Wo kommen wir also hin, wenn die Quoren weiterhin hoch bleiben und die Politikverdrossenheit weiterhin wächst? Die Bemühungen und Voten, derjenigen, die sich an der Gesellschaft beteiligen und mit der direkten Demokratie den demokratischen Diskurs beleben wollen, laufen ins Leere, da die Abstimmungen ungültig werden. Auch die Abstimmung im November zur Energieversorgung in Berlin ist ein solches Beispiel.

Diese Argumente sollen nicht davon ablenken, dass eine hohe Beteiligung anzustreben ist, bei Wahlen und wie auch bei Abstimmungen. Dazu sind viele Maßnahmen denkbar. Sie sollten allesamt darauf ausgerichtet sein, den demokratischen Diskurs und das Streiten um Lösungen gesellschaftlicher Probleme in der Gesellschaft besser zu verankern und ihn zu üben: Demokratieerziehung an den Schulen, verständliche Vermittlung politischer Inhalte, Transparenz und Informationsfreiheit, sowie der ganze Koffer an Bürgerbeteiligungsverfahren inklusive der direkten Demokratie.

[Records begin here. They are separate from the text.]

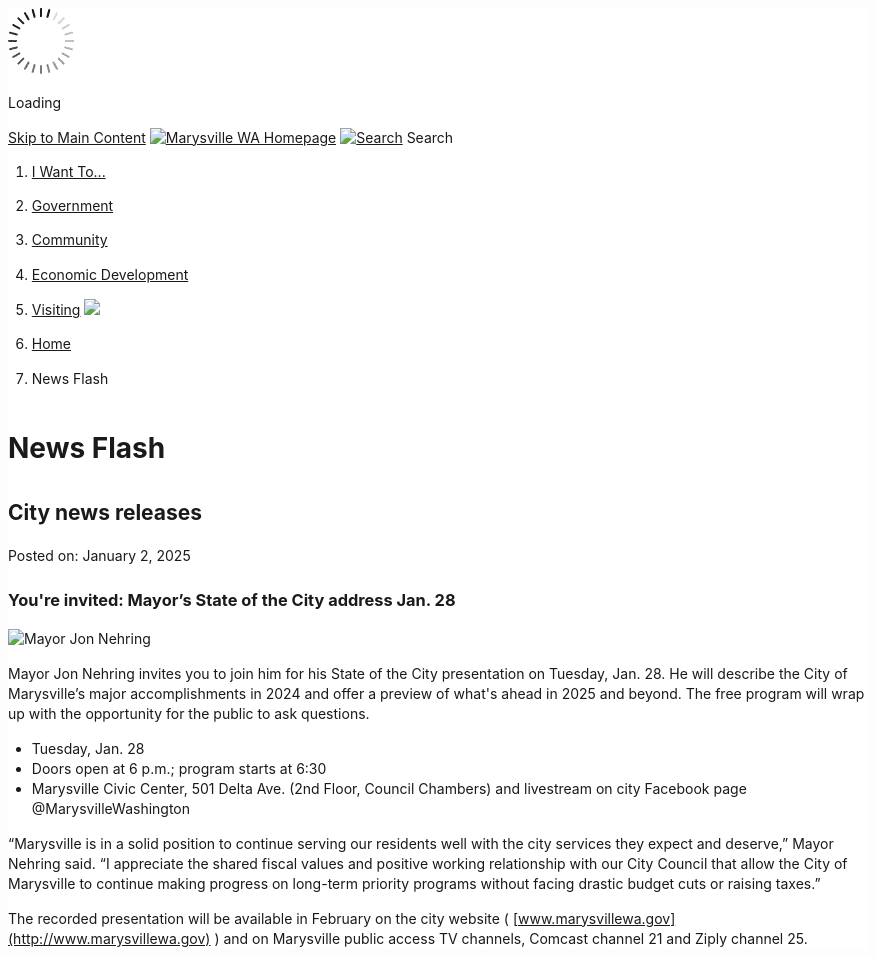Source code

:   ![Loading](images/29b064ce5f3fac784b14f1ae5d5b8dafc6d52f09fa98e32a9ca2ce302eb1c1f0.gif) 

Loading

  [Skip to Main Content](http://www.marysvillewa.gov/CivicAlerts.aspx?AID=1180#contentarea)   [![Marysville WA Homepage](images/b68a04280d930b6fea090e4dddb7043d6212d591939e10dfd101fef31bedc2a6)](http://www.marysvillewa.gov/CivicAlerts.aspx?AID=1180)   [![Search](images/25c3b7f49d80f120beef8ee347e0b7f4e6e1c68376fdebfd223758993b185c57)](http://www.marysvillewa.gov/Search/Results) Search 

 1.  [I Want To...](http://www.marysvillewa.gov/70/I-Want-To) 
 1.  [Government](http://www.marysvillewa.gov/27/Government) 
 1.  [Community](http://www.marysvillewa.gov/31/Community) 
 1.  [Economic Development](http://www.marysvillewa.gov/35/Economic-Development) 
 1.  [Visiting](http://www.marysvillewa.gov/9/Visiting) 
  ![](images/6b22f354fd50c2b7a4c68d86ffe7f46b2fb7933049633884a5d27adcdf464de2)  

 1.  [Home](http://www.marysvillewa.gov/CivicAlerts.aspx?AID=1180) 
 1. News Flash

# News Flash

## City news releases

 Posted on: January 2, 2025 

### You're invited: Mayor’s State of the City address Jan. 28

  ![Mayor Jon Nehring](images/06ea0b9837dac31eafade29425c1db67343bf6b4bf511d89d175c4e7bfe3133f)  

Mayor Jon Nehring invites you to join him for his State of the City presentation on Tuesday, Jan. 28. He will describe the City of Marysville’s major accomplishments in 2024 and offer a preview of what's ahead in 2025 and beyond. The free program will wrap up with the opportunity for the public to ask questions. 

 * Tuesday, Jan. 28
 * Doors open at 6 p.m.; program starts at 6:30
 * Marysville Civic Center, 501 Delta Ave. (2nd Floor, Council Chambers) and livestream on city Facebook page @MarysvilleWashington

“Marysville is in a solid position to continue serving our residents well with the city services they expect and deserve,” Mayor Nehring said. “I appreciate the shared fiscal values and positive working relationship with our City Council that allow the City of Marysville to continue making progress on long-term priority programs without facing drastic budget cuts or raising taxes.” 

The recorded presentation will be available in February on the city website ( [www.marysvillewa.gov](http://www.marysvillewa.gov) ) and on Marysville public access TV channels, Comcast channel 21 and Ziply channel 25.
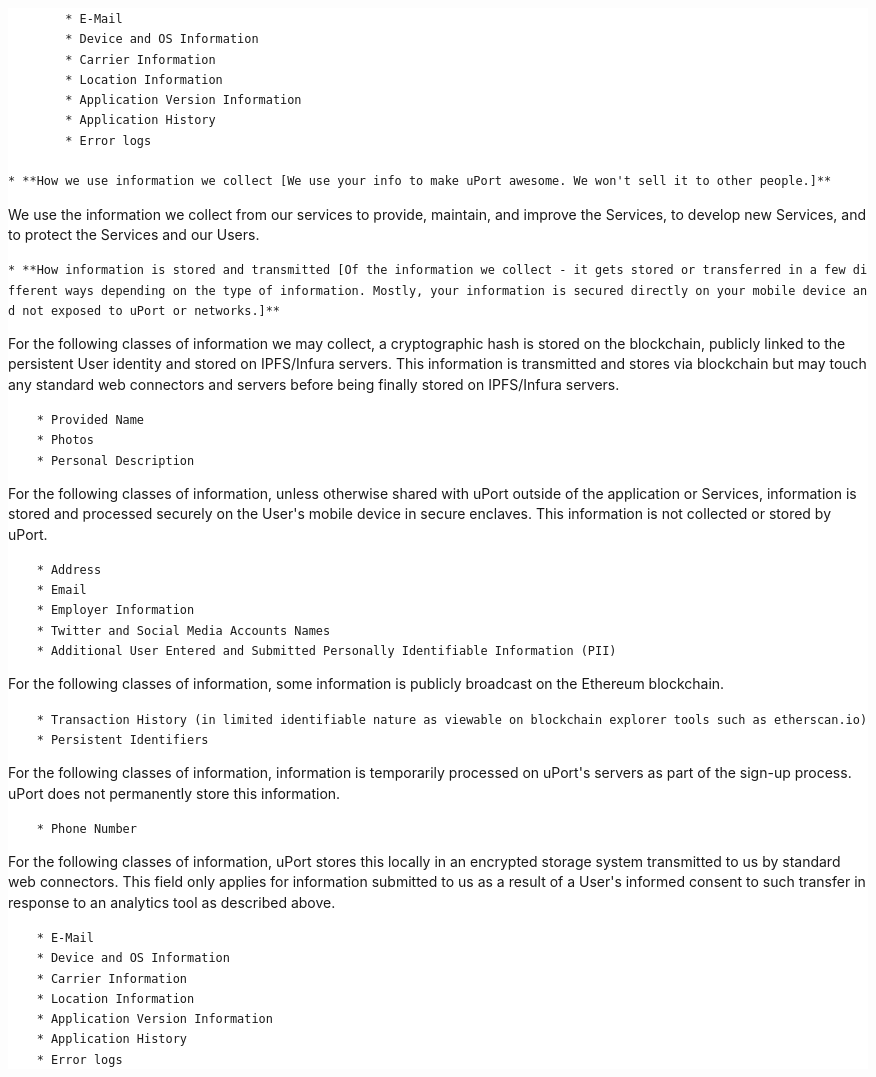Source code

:             * E-Mail
            * Device and OS Information
            * Carrier Information
            * Location Information
            * Application Version Information
            * Application History
            * Error logs

    * **How we use information we collect [We use your info to make uPort awesome. We won't sell it to other people.]**

We use the information we collect from our services to provide, maintain, and improve the Services, to develop new Services, and to protect the Services and our Users.

    * **How information is stored and transmitted [Of the information we collect - it gets stored or transferred in a few different ways depending on the type of information. Mostly, your information is secured directly on your mobile device and not exposed to uPort or networks.]**

For the following classes of information we may collect, a cryptographic hash is stored on the blockchain, publicly linked to the persistent User identity and stored on IPFS/Infura servers. This information is transmitted and stores via blockchain but may touch any standard web connectors and servers before being finally stored on IPFS/Infura servers.

        * Provided Name
        * Photos 
        * Personal Description 

For the following classes of information, unless otherwise shared with uPort outside of the application or Services, information is stored and processed securely on the User's mobile device in secure enclaves. This information is not collected or stored by uPort.

        * Address 
        * Email 
        * Employer Information
        * Twitter and Social Media Accounts Names 
        * Additional User Entered and Submitted Personally Identifiable Information (PII)

For the following classes of information, some information is publicly broadcast on the Ethereum blockchain.

        * Transaction History (in limited identifiable nature as viewable on blockchain explorer tools such as etherscan.io)
        * Persistent Identifiers

For the following classes of information, information is temporarily processed on uPort's servers as part of the sign-up process. uPort does not permanently store this information.

        * Phone Number 

For the following classes of information, uPort stores this locally in an encrypted storage system transmitted to us by standard web connectors. This field only applies for information submitted to us as a result of a User's informed consent to such transfer in response to an analytics tool as described above. 

        * E-Mail
        * Device and OS Information
        * Carrier Information
        * Location Information
        * Application Version Information
        * Application History
        * Error logs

Die direkte Demokratie kann ihren Beitrag leisten zu einer inklusiven Gesellschaft, in der viele Menschen sich für Politik interessieren und sich direkt beteiligen. Sie kann die politischen Diskussionen wieder zu den Menschen zu bringen und mit unkonventionellen Vorschlägen die demokratische Debatte inhaltlich beleben, doch dazu muss sie fair gestaltet sein.

 

Ob ein Thema relevant genug für eine Abstimmung ist, muss sich auf der Stufe zuvor, dem Bürgerbegehren entscheiden. Sind dort eine genügend große Zahl an Unterstützungsunterschriften gesammelt, ist ein Quorum bei der Abstimmung überflüssig. Mehr Demokratie fordert daher die Abschaffung der Quoren bei Bürgerentscheiden und Volksentscheiden, wie es in der Schweiz schon immer Praxis war. Eine Absenkung auf 20 Prozent, wie derzeit von der Reformgruppe im Landtag vorgesehen, ist unzureichend.